Databricks decides whether to use node subnets or pod subnets based on the specific network configuration and the type of traffic. The node subnets are used for the Google Compute Engine (GCE) virtual machines that host the nodes, while the pod subnets are used for the individual pods within the Google Kubernetes Engine (GKE) clusters.

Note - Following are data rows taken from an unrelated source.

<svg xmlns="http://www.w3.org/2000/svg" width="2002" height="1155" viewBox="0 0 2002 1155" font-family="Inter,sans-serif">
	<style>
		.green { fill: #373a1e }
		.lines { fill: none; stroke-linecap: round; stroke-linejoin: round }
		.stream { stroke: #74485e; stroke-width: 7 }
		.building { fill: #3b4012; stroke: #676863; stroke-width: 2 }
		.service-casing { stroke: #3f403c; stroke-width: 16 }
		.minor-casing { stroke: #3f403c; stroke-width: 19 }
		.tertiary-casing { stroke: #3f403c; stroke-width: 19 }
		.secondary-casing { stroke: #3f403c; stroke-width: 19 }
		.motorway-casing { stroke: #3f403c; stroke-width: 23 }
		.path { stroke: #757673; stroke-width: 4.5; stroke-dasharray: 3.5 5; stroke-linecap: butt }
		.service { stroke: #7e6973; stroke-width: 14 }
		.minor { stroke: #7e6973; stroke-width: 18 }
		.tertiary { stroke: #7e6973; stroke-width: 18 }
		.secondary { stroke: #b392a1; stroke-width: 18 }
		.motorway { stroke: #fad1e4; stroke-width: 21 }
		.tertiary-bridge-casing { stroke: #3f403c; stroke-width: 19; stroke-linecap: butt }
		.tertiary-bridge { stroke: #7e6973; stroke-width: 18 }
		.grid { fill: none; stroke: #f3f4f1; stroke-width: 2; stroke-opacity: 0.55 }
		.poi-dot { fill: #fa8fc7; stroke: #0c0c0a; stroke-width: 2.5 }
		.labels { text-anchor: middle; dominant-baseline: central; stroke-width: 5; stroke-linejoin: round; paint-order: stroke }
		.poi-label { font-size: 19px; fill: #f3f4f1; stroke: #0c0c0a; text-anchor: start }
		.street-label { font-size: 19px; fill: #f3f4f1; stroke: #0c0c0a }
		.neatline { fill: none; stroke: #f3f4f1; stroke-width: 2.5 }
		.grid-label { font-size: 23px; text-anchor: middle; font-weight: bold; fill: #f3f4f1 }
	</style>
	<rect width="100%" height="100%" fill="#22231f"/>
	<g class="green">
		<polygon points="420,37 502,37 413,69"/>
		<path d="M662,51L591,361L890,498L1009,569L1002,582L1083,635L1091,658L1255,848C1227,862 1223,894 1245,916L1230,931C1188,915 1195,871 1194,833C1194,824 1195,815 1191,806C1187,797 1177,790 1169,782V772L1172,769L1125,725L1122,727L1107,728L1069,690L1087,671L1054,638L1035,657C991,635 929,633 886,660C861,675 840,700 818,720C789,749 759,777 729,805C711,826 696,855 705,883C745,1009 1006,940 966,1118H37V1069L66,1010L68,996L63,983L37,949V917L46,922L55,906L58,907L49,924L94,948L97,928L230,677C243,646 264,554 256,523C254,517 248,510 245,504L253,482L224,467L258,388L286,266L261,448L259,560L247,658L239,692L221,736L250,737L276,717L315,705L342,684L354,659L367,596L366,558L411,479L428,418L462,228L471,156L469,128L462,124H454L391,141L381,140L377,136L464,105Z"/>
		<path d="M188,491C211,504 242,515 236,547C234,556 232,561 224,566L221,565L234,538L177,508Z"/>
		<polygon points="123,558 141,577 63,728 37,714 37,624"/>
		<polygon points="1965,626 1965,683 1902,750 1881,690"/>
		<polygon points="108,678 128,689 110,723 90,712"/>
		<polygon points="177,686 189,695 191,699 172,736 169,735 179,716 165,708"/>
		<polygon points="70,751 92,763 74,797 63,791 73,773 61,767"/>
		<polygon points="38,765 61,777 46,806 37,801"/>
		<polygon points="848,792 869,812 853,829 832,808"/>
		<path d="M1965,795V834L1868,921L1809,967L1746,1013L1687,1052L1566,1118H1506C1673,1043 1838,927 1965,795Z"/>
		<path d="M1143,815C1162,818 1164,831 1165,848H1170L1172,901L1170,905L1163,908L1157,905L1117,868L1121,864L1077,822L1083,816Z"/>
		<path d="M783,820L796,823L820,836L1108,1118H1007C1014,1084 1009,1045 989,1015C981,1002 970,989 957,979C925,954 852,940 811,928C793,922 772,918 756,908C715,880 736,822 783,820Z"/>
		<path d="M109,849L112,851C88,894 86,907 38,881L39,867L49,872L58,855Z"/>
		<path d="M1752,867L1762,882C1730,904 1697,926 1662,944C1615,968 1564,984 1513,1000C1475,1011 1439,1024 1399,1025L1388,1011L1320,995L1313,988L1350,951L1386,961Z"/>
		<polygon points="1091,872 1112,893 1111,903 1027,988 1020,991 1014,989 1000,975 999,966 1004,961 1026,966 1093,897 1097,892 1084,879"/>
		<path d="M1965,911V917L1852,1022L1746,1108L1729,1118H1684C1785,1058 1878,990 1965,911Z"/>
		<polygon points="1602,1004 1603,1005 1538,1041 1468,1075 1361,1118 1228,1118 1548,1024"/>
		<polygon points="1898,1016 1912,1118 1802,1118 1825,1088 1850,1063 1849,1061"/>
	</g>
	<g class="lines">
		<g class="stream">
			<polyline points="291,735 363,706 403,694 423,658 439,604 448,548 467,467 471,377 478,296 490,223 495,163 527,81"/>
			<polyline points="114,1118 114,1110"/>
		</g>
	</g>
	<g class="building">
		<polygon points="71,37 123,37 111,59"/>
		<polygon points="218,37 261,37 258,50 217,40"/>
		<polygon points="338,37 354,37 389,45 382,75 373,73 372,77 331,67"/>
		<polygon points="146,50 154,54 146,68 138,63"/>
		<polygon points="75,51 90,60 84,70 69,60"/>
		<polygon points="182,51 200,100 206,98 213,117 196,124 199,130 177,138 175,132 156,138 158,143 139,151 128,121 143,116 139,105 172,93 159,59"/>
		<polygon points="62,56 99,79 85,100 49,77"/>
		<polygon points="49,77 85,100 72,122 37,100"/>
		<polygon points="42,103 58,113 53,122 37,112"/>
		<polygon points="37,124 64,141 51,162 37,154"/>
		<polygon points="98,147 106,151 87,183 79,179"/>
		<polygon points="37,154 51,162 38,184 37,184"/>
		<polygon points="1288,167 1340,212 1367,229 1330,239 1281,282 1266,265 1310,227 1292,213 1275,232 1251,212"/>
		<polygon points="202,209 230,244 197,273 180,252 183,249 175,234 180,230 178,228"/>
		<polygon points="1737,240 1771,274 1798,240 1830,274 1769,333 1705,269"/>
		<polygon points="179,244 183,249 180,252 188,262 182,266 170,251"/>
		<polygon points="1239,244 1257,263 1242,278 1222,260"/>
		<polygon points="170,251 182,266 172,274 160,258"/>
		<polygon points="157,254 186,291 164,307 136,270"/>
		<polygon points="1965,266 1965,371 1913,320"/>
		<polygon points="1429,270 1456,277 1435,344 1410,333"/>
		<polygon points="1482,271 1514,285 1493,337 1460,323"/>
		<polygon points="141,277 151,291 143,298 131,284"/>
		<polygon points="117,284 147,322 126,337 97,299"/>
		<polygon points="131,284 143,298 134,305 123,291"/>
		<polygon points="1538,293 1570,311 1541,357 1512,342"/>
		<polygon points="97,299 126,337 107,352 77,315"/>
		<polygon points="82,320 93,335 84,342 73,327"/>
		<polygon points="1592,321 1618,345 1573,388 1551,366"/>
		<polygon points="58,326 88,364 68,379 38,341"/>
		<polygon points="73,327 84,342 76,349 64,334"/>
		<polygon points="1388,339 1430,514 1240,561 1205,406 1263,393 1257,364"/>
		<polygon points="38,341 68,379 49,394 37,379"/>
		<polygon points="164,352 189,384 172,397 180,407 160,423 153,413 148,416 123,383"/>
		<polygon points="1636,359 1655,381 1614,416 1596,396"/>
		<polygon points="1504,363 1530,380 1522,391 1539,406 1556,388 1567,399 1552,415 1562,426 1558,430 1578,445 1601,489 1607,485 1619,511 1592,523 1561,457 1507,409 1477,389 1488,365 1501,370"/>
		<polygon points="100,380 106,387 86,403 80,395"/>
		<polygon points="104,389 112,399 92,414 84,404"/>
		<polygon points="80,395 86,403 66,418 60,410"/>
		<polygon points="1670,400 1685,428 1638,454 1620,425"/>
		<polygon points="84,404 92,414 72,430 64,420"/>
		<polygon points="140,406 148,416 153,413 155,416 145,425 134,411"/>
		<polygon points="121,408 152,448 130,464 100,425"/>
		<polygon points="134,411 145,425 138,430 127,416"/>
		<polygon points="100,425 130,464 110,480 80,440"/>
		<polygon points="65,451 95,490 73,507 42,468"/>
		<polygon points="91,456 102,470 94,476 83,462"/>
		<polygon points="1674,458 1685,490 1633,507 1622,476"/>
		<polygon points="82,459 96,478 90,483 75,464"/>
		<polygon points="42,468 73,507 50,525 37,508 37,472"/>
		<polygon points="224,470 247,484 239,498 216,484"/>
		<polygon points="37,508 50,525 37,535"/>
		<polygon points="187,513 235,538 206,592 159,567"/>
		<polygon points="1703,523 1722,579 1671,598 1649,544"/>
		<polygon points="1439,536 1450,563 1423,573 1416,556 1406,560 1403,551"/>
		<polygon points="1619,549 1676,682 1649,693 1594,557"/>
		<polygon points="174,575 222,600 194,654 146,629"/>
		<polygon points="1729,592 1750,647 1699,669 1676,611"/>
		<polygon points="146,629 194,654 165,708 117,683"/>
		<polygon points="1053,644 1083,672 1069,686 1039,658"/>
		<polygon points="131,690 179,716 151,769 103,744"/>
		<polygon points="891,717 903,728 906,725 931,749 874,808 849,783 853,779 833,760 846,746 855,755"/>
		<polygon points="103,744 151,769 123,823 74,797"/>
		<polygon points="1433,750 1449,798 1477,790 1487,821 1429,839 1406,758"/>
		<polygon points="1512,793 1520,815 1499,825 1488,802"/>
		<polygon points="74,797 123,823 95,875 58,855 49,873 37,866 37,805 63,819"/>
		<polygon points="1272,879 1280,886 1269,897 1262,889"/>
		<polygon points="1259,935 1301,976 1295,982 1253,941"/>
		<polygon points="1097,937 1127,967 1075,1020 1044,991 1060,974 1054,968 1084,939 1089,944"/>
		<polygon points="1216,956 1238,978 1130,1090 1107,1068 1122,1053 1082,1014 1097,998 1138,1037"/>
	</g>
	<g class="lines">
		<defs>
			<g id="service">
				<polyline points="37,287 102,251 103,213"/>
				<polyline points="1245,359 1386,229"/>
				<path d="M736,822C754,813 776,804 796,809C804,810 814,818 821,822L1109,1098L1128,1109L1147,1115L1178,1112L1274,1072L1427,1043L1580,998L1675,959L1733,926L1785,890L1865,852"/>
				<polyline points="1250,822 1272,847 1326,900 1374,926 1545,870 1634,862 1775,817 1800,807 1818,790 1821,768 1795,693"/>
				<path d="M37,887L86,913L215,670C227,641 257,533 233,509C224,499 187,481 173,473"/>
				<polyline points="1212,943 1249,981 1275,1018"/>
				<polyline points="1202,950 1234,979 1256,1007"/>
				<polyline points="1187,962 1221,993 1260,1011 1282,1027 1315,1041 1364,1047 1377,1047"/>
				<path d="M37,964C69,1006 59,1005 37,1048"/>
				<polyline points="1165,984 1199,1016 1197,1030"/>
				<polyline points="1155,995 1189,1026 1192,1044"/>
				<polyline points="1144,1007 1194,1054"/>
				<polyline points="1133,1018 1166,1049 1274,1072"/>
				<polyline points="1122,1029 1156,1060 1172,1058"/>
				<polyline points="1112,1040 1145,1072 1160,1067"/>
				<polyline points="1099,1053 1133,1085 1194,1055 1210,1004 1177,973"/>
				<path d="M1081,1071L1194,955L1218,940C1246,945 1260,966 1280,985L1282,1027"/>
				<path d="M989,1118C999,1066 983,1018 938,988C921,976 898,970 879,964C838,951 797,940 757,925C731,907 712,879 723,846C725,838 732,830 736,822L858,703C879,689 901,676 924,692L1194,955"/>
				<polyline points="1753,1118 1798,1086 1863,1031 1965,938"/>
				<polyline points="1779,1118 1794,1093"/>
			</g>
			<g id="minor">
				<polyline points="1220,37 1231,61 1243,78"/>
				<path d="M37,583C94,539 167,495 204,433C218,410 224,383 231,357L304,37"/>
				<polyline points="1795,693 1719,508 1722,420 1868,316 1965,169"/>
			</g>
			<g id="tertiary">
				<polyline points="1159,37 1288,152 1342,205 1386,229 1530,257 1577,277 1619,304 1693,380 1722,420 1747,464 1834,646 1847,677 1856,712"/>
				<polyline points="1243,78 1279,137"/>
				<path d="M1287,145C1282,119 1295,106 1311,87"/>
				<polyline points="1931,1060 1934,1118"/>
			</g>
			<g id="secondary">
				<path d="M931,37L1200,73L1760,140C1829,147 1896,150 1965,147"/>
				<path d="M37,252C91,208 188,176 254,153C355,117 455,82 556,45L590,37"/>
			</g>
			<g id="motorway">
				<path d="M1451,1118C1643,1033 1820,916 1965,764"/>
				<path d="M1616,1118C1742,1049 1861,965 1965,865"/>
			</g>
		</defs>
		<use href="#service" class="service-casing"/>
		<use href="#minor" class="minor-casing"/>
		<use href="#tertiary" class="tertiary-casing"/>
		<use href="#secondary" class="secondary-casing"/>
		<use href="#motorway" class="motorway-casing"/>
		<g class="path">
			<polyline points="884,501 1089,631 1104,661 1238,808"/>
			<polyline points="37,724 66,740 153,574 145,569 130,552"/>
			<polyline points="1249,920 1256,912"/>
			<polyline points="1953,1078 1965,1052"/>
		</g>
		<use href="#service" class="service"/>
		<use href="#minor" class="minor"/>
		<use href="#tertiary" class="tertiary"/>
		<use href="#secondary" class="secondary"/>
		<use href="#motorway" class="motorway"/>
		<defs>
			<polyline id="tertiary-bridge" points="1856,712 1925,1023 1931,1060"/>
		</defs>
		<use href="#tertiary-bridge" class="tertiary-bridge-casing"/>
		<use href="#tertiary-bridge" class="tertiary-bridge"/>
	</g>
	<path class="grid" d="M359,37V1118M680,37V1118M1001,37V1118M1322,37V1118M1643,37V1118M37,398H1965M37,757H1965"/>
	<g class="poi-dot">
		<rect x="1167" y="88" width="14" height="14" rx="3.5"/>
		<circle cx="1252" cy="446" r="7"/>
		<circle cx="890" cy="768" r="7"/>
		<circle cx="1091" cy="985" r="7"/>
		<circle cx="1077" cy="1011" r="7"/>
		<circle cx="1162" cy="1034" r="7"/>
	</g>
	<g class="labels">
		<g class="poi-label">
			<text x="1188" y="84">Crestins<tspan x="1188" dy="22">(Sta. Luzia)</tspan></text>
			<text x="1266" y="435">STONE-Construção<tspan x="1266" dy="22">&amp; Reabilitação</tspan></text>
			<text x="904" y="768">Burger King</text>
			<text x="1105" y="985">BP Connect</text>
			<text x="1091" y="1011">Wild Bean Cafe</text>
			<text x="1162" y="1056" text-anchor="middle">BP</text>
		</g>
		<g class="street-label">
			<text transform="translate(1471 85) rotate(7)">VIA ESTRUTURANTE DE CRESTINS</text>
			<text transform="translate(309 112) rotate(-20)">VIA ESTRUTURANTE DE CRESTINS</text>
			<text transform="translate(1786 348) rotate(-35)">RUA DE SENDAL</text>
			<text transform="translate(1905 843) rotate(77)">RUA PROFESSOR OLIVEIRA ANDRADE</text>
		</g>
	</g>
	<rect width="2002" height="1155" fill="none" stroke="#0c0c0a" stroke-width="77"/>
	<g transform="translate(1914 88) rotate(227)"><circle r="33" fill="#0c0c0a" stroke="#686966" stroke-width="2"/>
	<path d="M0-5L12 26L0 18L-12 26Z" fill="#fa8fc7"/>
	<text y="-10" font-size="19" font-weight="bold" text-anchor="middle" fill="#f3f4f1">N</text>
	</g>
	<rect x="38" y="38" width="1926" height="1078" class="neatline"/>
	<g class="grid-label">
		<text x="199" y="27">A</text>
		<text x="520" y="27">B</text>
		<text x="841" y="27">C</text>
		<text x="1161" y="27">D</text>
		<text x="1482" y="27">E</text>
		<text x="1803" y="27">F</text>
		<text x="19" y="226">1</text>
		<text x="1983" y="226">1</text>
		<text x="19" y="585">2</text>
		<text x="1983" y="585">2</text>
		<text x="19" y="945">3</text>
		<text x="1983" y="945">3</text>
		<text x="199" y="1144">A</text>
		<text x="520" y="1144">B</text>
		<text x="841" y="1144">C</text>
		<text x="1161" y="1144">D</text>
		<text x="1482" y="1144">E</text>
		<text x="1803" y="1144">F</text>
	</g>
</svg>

Regarding the switch from GKE to GCE, the workspaces are still hosted on GKE, which means that the network configurations involving node subnets and pod subnets remain relevant. The switch to GCE primarily impacts the underlying infrastructure but does not change the way workspaces and subnets are managed within the GKE clusters. The workspaces will continue to use the same subnet configurations for nodes and pods as defined during their creation.

KLin · yesterday

Hi @Alberto_Umana thank you for the detailed explanation. I figured out that the clusters/SQL warehouses that does not have the x-databricks-nextgen-cluster tag, i.e. still using GKE, the traffic originates from the pods subnet. If the clusters have the GCE tag, then the traffic originates from the node subnet. Is there a reason why it is done this way?

Much appreciated!

Alberto_Umana · yesterday

Hi @KLin, happy to help! -

The reason why traffic originates from the pods subnet for clusters/SQL warehouses without the x-databricks-nextgen-cluster tag (still using GKE) and from the node subnet for clusters with the GCE tag is due to the underlying infrastructure differences between Google Kubernetes Engine (GKE) and Google Compute Engine (GCE).

In GKE, Databricks clusters are implemented as Kubernetes namespaces, and the traffic is managed at the pod level. Each pod within the GKE cluster is assigned an IP address from the pod subnet, which is why traffic originates from the pods subnet.

On the other hand, when using GCE, the clusters are hosted on virtual machines (VMs) rather than Kubernetes pods. These VMs are assigned IP addresses from the node subnet. Therefore, traffic for clusters with the GCE tag originates from the node subnet.

This distinction is made to align with the network configurations and resource management specific to each type of infrastructure (GKE for Kubernetes-based deployments and GCE for VM-based deployments).